WRITTEN BY: Kelly + Erinn

It finally feels like summer, and with the warmer weather comes BBQ parties and of course burgers. Whether you’re looking for a dish to serve your family and friends on #MeatlessMonday or are the vegan in your group who needs a killer recipe for your next weekend get-together. We introduce to you – The Clean Burger!

This burger has a sweet potato and quinoa base, which makes them light, fresh and won’t leave you feeling guilty when you go for seconds. G

K+E QUICK TIP:

Get a head start by prepping the quinoa and sweet potatoes the day before you want to serve them. The advance prep actually improves the texture of the burgers, allowing them to firm up nicely before cooking.

Servings

8 burgers

Time

Active time: 25 minutes Total time: 70 minutes

Ingredients (Tap to make them disappear!)
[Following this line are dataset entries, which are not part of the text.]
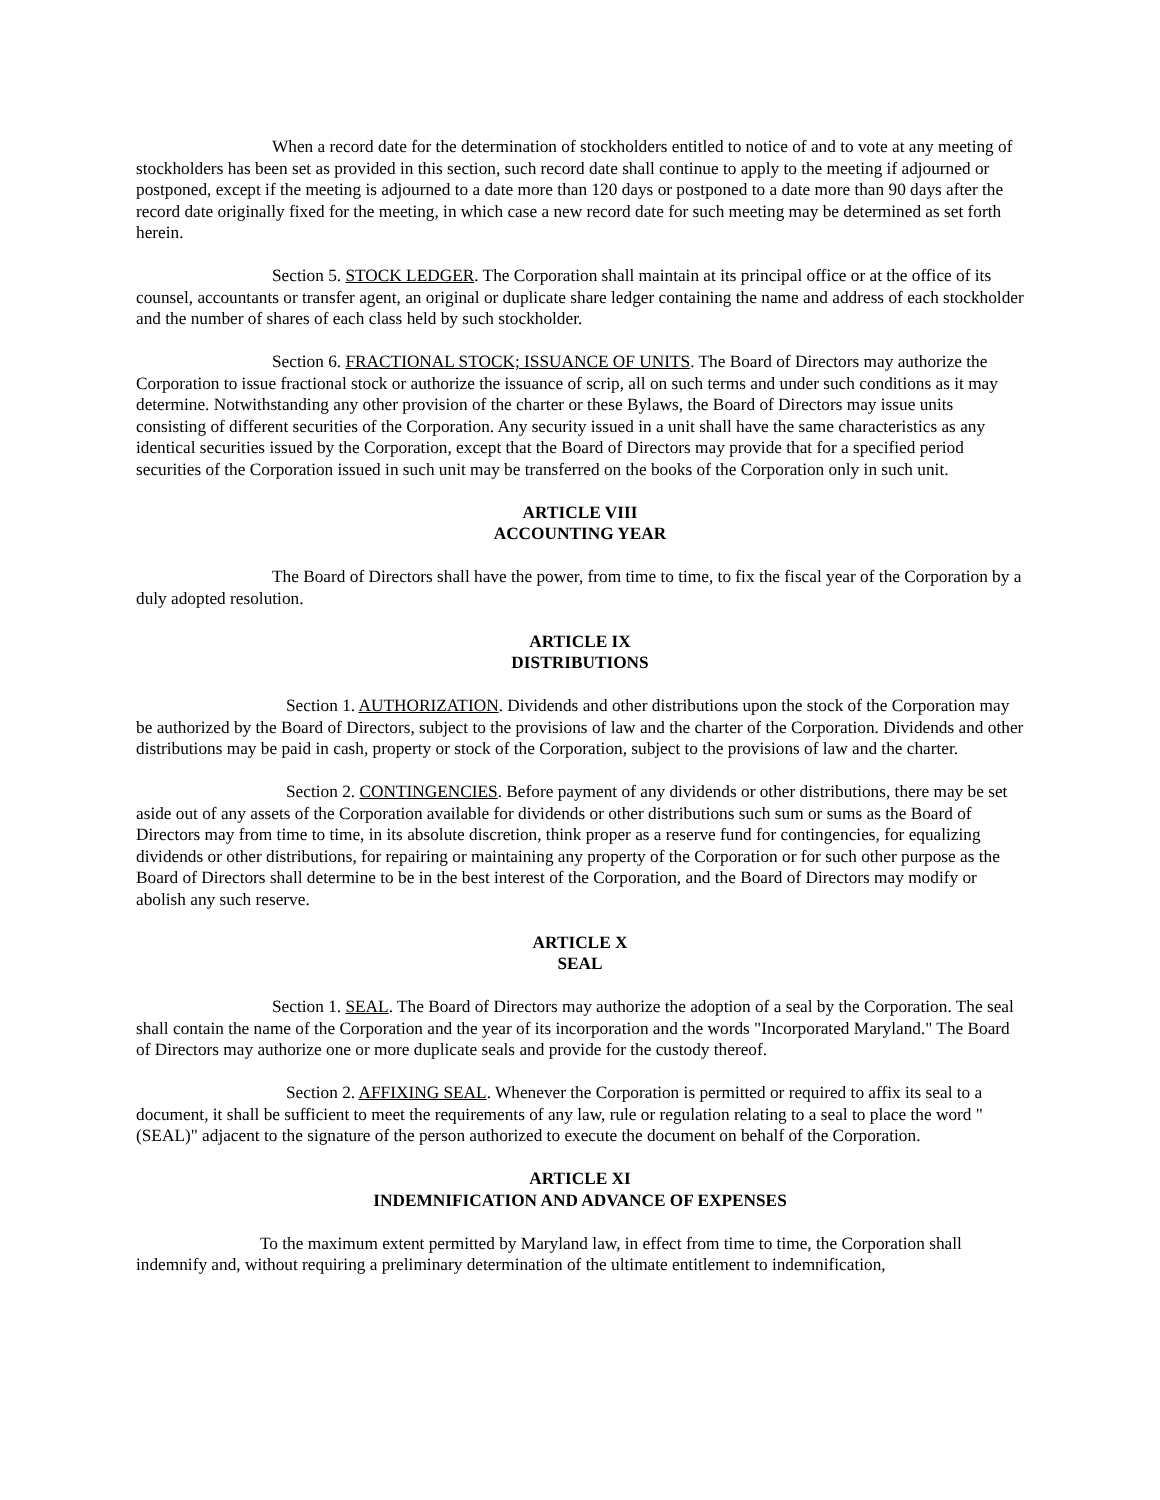When a record date for the determination of stockholders entitled to notice of and to vote at any meeting of stockholders has been set as provided in this section, such record date shall continue to apply to the meeting if adjourned or postponed, except if the meeting is adjourned to a date more than 120 days or postponed to a date more than 90 days after the record date originally fixed for the meeting, in which case a new record date for such meeting may be determined as set forth herein.
Section 5. STOCK LEDGER. The Corporation shall maintain at its principal office or at the office of its counsel, accountants or transfer agent, an original or duplicate share ledger containing the name and address of each stockholder and the number of shares of each class held by such stockholder.
Section 6. FRACTIONAL STOCK; ISSUANCE OF UNITS. The Board of Directors may authorize the Corporation to issue fractional stock or authorize the issuance of scrip, all on such terms and under such conditions as it may determine. Notwithstanding any other provision of the charter or these Bylaws, the Board of Directors may issue units consisting of different securities of the Corporation. Any security issued in a unit shall have the same characteristics as any identical securities issued by the Corporation, except that the Board of Directors may provide that for a specified period securities of the Corporation issued in such unit may be transferred on the books of the Corporation only in such unit.
ARTICLE VIII
ACCOUNTING YEAR
The Board of Directors shall have the power, from time to time, to fix the fiscal year of the Corporation by a duly adopted resolution.
ARTICLE IX
DISTRIBUTIONS
Section 1. AUTHORIZATION. Dividends and other distributions upon the stock of the Corporation may be authorized by the Board of Directors, subject to the provisions of law and the charter of the Corporation. Dividends and other distributions may be paid in cash, property or stock of the Corporation, subject to the provisions of law and the charter.
Section 2. CONTINGENCIES. Before payment of any dividends or other distributions, there may be set aside out of any assets of the Corporation available for dividends or other distributions such sum or sums as the Board of Directors may from time to time, in its absolute discretion, think proper as a reserve fund for contingencies, for equalizing dividends or other distributions, for repairing or maintaining any property of the Corporation or for such other purpose as the Board of Directors shall determine to be in the best interest of the Corporation, and the Board of Directors may modify or abolish any such reserve.
ARTICLE X
SEAL
Section 1. SEAL. The Board of Directors may authorize the adoption of a seal by the Corporation. The seal shall contain the name of the Corporation and the year of its incorporation and the words "Incorporated Maryland." The Board of Directors may authorize one or more duplicate seals and provide for the custody thereof.
Section 2. AFFIXING SEAL. Whenever the Corporation is permitted or required to affix its seal to a document, it shall be sufficient to meet the requirements of any law, rule or regulation relating to a seal to place the word "(SEAL)" adjacent to the signature of the person authorized to execute the document on behalf of the Corporation.
ARTICLE XI
INDEMNIFICATION AND ADVANCE OF EXPENSES
To the maximum extent permitted by Maryland law, in effect from time to time, the Corporation shall indemnify and, without requiring a preliminary determination of the ultimate entitlement to indemnification,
  • 2 sweet potatoes, peeled and cubed, or 3/4 cup pureed sweet potatoes
  • 1 cup quinoa
  • ½ cup oat flour
  • 1 tablespoon ground flax
  • 1 teaspoon cumin
  • 1 teaspoon smoked paprika
  • ½ teaspoon dried basil
  • ½ cup chopped cilantro
  • 1 clove garlic, minced
  • 1 teaspoon grated ginger
  • 2 green onions, finely chopped
  • Sea salt and black pepper to taste
  • 1 tablespoon olive oil

Directions

  1. 1
    Preheat the oven to 375°F.
  2. 2
    If you are using cubed raw sweet potatoes, line a baking sheet with parchment paper, spread the sweet potatoes in a single layer and roast for about 25 minutes or until soft.
  3. 3
    Cook the quinoa according to the package instructions.
  4. 4
    In a large bowl, puree the sweet potatoes by hand or use a hand-mixer. Mix the quinoa into the sweet potato puree and stir well.
  5. 5
    Add the oat flour, flax, cumin, paprika, basil, cilantro, garlic, ginger, green onions and seasonings. Combine well with your hands then form into four burgers.
  6. 6
    Heat the olive oil in a heavy skillet over medium high heat. Fry the burgers for about 6 minutes on each side or until they’re golden brown.
  7. 7
    Serve with avocado slices, tomato slices, red onion slices, chipotle mayo, cilantro aioli, or guacamole (not ketchup or mustard or relish).